In his texts, Hunter Biden depicts himself as Atlas, carrying his entire family on his back — their financial and emotional burdens taken unto himself, turning his life into a black hole of drugs, debts and duplicity. You have to be a certain kind of troubled to carry on an affair with your brother’s widow while sexting her married sister, corresponding with them in disturbing messages in between wiring them money. The threats of self-harm and the mournful late-night desperation, alternating with chest-thumping declarations that he’s the only one earning money for the family, are all recognizable as aspects of someone with serious substance addiction. If he wasn’t so clearly an awful person, you’d almost feel sorry for the guy.
Almost. The reason you don’t need to feel sorry for Hunter Biden is that last name, which he has used repeatedly as a Get Out of Jail Free card — throughout his life, but particularly in recent years. If his name was Hunter Smith and his gun-brandishing crack pipe videos were filmed in Southeast DC instead of a Rehoboth beach house, the outcomes in this case would almost certainly be markedly different. Instead, he’s getting a slap on the wrist — misdemeanors for his failures to pay taxes or properly report millions of dollars in money from overseas parties interested in using him for their influence campaigns, and a gun felony that disappears if he completes a program he’ll almost certainly fudge.
As Jonathan Turley puts it, Hunter has become the family’s designated defendant — a fall guy for everything they need him on, and one who’ll do or say anything to keep his father out of the spotlight:
Yet this may be the most vital role that Hunter has played for his family. He will declare himself guilty so the media and the political establishment can declare the scandal to be a closed matter: nothing more to see here, other than a plea to a couple misdemeanors… The hope is that Hunter takes the hit for the family. He will avoid jail time, and his father can avoid a political scandal.
In his memoir, Promises to Keep, Joe Biden wrote about how he once asked Hunter, “What do you want to be when you grow up?”
Hunter responded, “I want to be important.”
Like much else about Hunter’s life, that statement now seems tragic on a Shakespearean level. Hunter allegedly was key to bringing in millions of dollars in exchange for influence with and access to his father. He is now taking a plea to tie off a scandal threatening his family. He is the designated defendant who will stand in the dock and take the hit. In that perfect Bidenesque moment, he will plead guilty to not paying taxes but avoid answering questions on how he made his money.
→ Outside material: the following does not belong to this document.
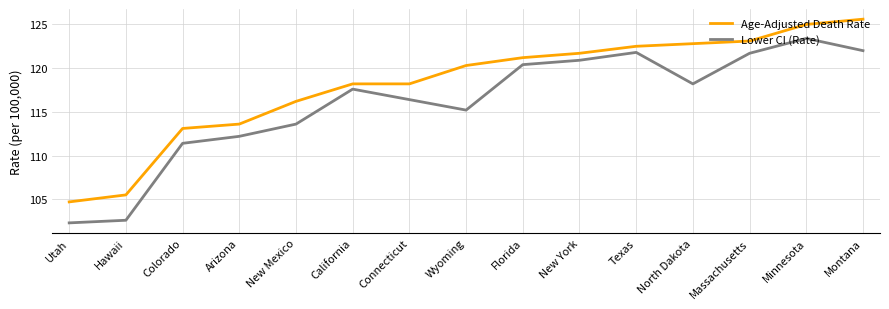

Which series changed the most between Arizona and Wyoming?

Age-Adjusted Death Rate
That certainly seems to be the media mantra on this question: this is over, nothing more to see here, time to move on. Except there are obviously enormous questions left unanswered, not just about the foreign employers — what they paid, and what they wanted for it — but how the money flowed through multiple LLCs and other entities designed to keep it secret from the public and the tax man. The Bidens went to a lot of effort on this: why? And why didn’t Hunter ever file with FARA as a representative of these foreign entities? And what about the discrepancies involving the Bidens’ own ethics and tax forms?
One big question could be whether this matter is deemed ongoing or resolved — something where both parties are still at odds. “With the announcement of two agreements between my client, Hunter Biden, and the United States Attorney’s Office for the District of Delaware, it is my understanding that the five-year investigation into Hunter is resolved,” Chris Clark, one of Hunter’s lawyers, said in a written statement on Tuesday. “The investigation is ongoing,” the US Attorney’s Office for the District of Delaware countered.
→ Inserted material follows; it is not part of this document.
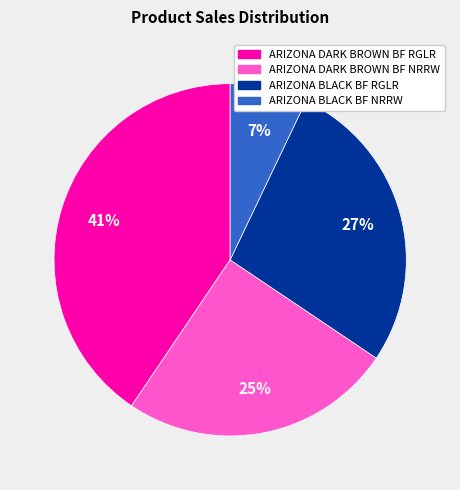

Combined, do ARIZONA BLACK BF RGLR and ARIZONA DARK BROWN BF NRRW account for over 50%?

Yes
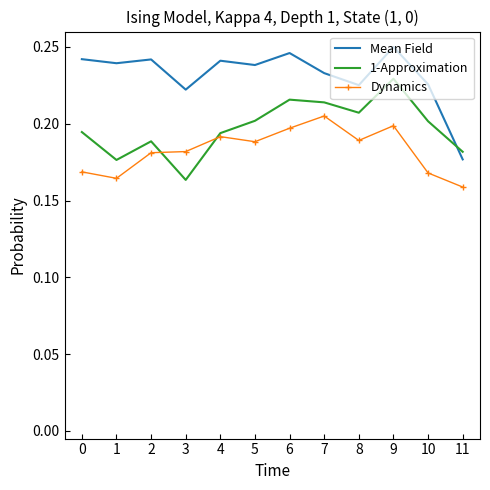

The Dynamics series shows 0.1 at 1. True or false?

False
This isn’t just a matter of semantics. An ongoing investigation can be used to excuse the Justice Department from answering questions from Congress they might otherwise be forced to answer. Republicans in Congress should demand clarity on this point, and then redouble their efforts to access the kind of evidence that can answer the questions above, and more. Allowing the Bidens to turn Hunter’s lightning rod status to their benefit should be considered a massive failure for congressional investigators.
This wasn’t the only area the Bidens tried to resolve this week. As with so many other stories, the Biden team likes to dump a lot of things at once, and that includes a reported settlement in another case, where former Hunter fling Lunden Roberts has supposedly agreed to a 75 percent cut in child support payments for her daughter — from $20,000 a month down to $5,000. That’s a steep drop — enough to wonder if there’s more to emerge about said agreement. Perhaps another of Hunter’s anonymous art-buying friends is stepping in to help out?
As for the White House, they’re breathing sighs of relief and working the spin machine to put this all behind them. But Hunter isn’t going anywhere — he’s already been a regular presence in public during the administration, and this deal will likely make him all the more active in 2024. Everything will be fine now that the legal weight is lifted, and Joe will keep saying “I’m very proud of my son” as if none of this ever happened. And for regular Americans, it all serves as a reminder: it’s good to be protected from up on high by the Prince of Darkness — or by Dark Brandon in a pinch.